Jour 4. Vendredi 5 avril, explorateurs du mélange jazz cosmique – psyché arabe

Inédit en France : la scène expérimentale du Caire. Ce soir on se fie au choix de La Dynamo, avec l’espoir secret de revivre une expérience aussi forte que celle de l’an dernier avec Joshua Abrams, dont on ne s’est toujours pas remis. En première partie la chanteuse Nadah El Shazly propose un univers envoûtant, plus acoustique que ce que l’on pensait sur papier. Le vibrato et les glissés de son guitariste transpercent le cœur comme ceux d’un violon. Et pour cause, il joue sans frettes, sans les petites barres métalliques perpendiculaires aux cordes. Puis le guitariste Maurice Louca nous embarque dans une traversée, d’une traite, avec neuf musiciens et Nadah en invitée. Pour cette prog avant-gardiste de toute beauté, pour l’odyssée hypnotique Elephantine de Maurice Louca qui nous marquera durablement, on a juste envie de dire merci Banlieues Bleues.
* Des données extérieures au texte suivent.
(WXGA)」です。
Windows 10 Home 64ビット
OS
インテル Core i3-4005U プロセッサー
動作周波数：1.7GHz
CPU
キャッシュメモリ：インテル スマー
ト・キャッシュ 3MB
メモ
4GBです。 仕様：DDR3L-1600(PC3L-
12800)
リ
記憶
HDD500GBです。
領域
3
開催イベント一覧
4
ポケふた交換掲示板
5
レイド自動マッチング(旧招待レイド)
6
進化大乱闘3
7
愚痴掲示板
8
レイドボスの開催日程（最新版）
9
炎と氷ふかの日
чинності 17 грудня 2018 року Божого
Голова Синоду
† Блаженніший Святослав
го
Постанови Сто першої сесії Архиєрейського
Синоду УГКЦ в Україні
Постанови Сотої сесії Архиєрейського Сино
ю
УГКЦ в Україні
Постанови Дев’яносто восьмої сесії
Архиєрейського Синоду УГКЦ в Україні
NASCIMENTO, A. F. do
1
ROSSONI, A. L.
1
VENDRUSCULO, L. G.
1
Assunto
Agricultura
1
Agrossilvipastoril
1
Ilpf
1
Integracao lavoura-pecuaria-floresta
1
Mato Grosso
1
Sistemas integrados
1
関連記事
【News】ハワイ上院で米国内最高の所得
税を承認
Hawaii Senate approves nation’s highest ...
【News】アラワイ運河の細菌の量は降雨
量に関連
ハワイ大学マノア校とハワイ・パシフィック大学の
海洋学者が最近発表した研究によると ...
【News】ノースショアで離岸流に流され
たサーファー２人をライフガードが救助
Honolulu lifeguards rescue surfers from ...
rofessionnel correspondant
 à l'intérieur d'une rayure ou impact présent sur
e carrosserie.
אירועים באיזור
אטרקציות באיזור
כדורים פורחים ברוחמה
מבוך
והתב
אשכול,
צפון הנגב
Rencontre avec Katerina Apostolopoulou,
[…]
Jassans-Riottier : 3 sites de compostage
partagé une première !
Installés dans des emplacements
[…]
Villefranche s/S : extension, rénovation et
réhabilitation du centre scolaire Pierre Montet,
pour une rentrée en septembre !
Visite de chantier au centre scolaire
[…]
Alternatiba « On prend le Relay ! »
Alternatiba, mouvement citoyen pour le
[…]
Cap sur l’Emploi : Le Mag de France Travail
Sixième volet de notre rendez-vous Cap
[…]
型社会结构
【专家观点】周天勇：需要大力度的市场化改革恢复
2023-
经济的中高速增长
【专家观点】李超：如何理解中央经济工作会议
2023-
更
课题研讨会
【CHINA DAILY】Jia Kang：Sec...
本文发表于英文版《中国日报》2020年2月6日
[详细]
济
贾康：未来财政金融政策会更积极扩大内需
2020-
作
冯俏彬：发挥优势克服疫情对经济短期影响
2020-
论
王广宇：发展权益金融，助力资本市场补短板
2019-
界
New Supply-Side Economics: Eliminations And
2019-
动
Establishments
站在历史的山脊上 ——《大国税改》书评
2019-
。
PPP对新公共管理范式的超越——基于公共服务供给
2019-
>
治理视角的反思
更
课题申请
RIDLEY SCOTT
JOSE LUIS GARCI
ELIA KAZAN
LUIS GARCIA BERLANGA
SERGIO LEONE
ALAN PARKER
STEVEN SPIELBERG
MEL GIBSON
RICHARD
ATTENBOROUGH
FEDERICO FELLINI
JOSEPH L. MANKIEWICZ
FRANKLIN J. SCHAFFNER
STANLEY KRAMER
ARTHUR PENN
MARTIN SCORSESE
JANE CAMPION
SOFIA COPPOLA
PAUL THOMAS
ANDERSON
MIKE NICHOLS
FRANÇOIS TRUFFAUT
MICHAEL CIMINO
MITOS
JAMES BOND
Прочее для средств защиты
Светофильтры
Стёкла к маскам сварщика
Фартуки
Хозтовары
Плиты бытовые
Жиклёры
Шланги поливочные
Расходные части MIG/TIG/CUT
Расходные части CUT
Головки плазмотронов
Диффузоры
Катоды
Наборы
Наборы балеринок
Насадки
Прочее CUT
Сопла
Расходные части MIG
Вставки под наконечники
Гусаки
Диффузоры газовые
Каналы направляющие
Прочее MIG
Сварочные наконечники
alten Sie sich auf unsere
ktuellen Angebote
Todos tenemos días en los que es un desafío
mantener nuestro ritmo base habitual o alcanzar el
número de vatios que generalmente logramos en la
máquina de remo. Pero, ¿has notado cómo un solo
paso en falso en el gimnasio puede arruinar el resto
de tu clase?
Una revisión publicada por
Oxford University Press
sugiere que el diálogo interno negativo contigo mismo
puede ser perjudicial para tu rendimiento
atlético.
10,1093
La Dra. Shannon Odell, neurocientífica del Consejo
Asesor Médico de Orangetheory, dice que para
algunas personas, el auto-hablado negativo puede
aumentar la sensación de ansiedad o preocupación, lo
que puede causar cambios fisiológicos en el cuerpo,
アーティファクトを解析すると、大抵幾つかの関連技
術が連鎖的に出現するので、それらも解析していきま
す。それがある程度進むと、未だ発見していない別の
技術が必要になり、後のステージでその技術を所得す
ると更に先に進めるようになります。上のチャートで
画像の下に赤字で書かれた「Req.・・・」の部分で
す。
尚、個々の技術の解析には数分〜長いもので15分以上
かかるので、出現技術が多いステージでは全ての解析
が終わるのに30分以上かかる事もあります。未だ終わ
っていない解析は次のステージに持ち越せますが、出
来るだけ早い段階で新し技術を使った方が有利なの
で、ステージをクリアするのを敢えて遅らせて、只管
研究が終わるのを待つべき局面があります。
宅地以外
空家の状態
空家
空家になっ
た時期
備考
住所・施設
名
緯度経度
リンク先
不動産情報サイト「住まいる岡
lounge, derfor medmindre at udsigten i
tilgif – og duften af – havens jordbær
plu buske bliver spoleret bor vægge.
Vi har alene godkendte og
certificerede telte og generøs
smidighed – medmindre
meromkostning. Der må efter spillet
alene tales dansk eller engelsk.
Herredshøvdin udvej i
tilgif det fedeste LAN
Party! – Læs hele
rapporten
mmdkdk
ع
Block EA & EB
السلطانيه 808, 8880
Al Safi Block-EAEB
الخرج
Jour 5. Lundi 8 avril, 22h00, explorateurs d’une folk douloureuse et envoûtante

A La Dynamo toujours, ce soir le guitariste et compositeur hongrois Csaba Palotaï présente son nouvel album, Antiquity. En trio avec Rémi Sciuto au saxophone et Steve Argüelles à la batterie. C’est d’emblée splendide et envoûtant, avec une qualité de son parfaite. Il y a une épaisseur de son énorme : l’espace sonore est tapissé par les effets de réverb, d’écho, dont joue le guitariste. C’est comme si chaque parcelle de l’air, enveloppée de ces compositions folk, se chargeait de senteurs de terre humide libérées par la pluie. Et puis on ressent une espèce de douleur contenue, de tristesse dans les mélodies composées par Csaba. Comme le suintement des cicatrices de la mémoire. Une atmosphère d’effluves d’alcool. Un antidote à la sobriété.

Le bilan

Côté concerts

L’uppercut

Expéka Trio : coup de poing du flow, spiritualité de la flûte et roulements du tambour guadeloupéen

L’expérience forte

The Maurice Louca Elephantine Band : odyssée hypnotique, jouée d’une traite

L’envoûtement

Csaba Palotaï : folk douloureuse et envoûtante

Côté festival

On a aimé

- Les concerts inédits

- Les retrouvailles avec les amis qu’on a connus au festival

On a moins aimé

- L’absence de disques de The Maurice Louca Elephantine Band, on en aurait bien acheté sur place

Infos pratiques

Prix de la bière

3,5 euros (La Marbrerie), 3 euros (La Dynamo)

Prix du vin

3 euros (L’Atelier du Plateau), 3 euros (La Dynamo)

Prix de la nourriture

4 euros l’entrée (La Marbrerie, L’Atelier du Plateau), 10 euros le plat (La Dynamo)

Transports

La Marbrerie métro Mairie de Montreuil, L’Atelier du Plateau métro Jourdain, La Dynamo métro Aubervilliers Pantin Quatre Chemins

Conclusion

Notre Banlieues Bleues 2019 n’est qu’un échantillon du festival qui programme également des têtes d’affiche locomotives, des plateaux rap, rock, jazz. On aura cette année privilégié quelques inédits d’un festival jamais dans la copie, toujours dans la bonne direction, celle des explorateurs de sons. A l’année prochaine.